## Problem
Please convert the part of the listing starting with the line with "state / province: Connecticut" and going on through the line with "collection date as typed: 03 May 1936" into a two-column CSV headed field and value, one row per line. Put each entry in its own quoted field and replace any line breaks with spaces.

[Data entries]
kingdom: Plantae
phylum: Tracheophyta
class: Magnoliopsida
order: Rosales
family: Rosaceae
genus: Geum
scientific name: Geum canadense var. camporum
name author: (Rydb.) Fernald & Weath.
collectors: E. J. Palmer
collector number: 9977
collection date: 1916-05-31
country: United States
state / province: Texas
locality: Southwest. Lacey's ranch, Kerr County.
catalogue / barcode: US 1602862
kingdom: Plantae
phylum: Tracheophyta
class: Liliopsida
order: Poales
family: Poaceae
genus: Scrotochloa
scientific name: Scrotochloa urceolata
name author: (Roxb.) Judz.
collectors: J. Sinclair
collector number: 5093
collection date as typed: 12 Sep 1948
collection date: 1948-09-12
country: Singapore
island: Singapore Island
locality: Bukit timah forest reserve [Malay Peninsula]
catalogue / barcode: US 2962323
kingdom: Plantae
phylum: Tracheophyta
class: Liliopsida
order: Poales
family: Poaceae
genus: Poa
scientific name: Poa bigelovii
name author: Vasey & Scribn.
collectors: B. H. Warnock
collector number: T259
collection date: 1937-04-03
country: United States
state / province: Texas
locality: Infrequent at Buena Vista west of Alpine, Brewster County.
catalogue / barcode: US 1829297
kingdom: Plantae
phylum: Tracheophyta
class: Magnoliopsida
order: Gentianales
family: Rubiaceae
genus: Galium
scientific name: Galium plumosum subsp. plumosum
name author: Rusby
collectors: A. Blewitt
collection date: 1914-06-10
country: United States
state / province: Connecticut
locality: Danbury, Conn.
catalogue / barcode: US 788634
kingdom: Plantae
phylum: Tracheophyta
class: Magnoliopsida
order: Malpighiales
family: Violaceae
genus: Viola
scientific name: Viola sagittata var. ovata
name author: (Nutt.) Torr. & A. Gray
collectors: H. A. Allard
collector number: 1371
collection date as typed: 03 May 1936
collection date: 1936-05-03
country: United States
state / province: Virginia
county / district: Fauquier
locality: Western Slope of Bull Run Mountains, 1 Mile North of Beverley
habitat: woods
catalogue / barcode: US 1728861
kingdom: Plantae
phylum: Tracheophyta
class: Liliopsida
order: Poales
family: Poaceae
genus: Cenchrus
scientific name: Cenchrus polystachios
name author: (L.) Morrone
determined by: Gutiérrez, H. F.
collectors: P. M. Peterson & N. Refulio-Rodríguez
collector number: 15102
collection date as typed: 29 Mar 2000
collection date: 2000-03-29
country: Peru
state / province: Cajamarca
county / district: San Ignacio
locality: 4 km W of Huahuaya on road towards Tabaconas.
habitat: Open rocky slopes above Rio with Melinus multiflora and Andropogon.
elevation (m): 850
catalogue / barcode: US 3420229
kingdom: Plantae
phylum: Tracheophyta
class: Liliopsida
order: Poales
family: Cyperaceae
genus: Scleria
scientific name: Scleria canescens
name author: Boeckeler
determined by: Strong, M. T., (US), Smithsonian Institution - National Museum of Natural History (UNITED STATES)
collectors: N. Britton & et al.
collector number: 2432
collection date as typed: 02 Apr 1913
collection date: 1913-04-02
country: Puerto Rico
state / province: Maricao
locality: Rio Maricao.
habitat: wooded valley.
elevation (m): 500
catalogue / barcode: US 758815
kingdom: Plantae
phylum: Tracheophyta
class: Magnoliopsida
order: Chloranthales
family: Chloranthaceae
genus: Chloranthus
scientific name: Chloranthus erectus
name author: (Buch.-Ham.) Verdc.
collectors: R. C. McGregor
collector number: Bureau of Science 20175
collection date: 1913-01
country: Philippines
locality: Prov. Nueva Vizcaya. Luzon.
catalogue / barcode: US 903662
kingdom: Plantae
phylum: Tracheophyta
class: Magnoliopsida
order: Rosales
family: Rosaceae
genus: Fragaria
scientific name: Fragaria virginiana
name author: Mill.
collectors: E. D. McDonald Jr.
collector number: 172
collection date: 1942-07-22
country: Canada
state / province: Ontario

## Worked answer
field,value
"state / province:","Connecticut"
"locality:","Danbury, Conn."
"catalogue / barcode:","US 788634"
"kingdom:","Plantae"
"phylum:","Tracheophyta"
"class:","Magnoliopsida"
"order:","Malpighiales"
"family:","Violaceae"
"genus:","Viola"
"scientific name:","Viola sagittata var. ovata"
"name author:","(Nutt.) Torr. & A. Gray"
"collectors:","H. A. Allard"
"collector number:","1371"
"collection date as typed:","03 May 1936"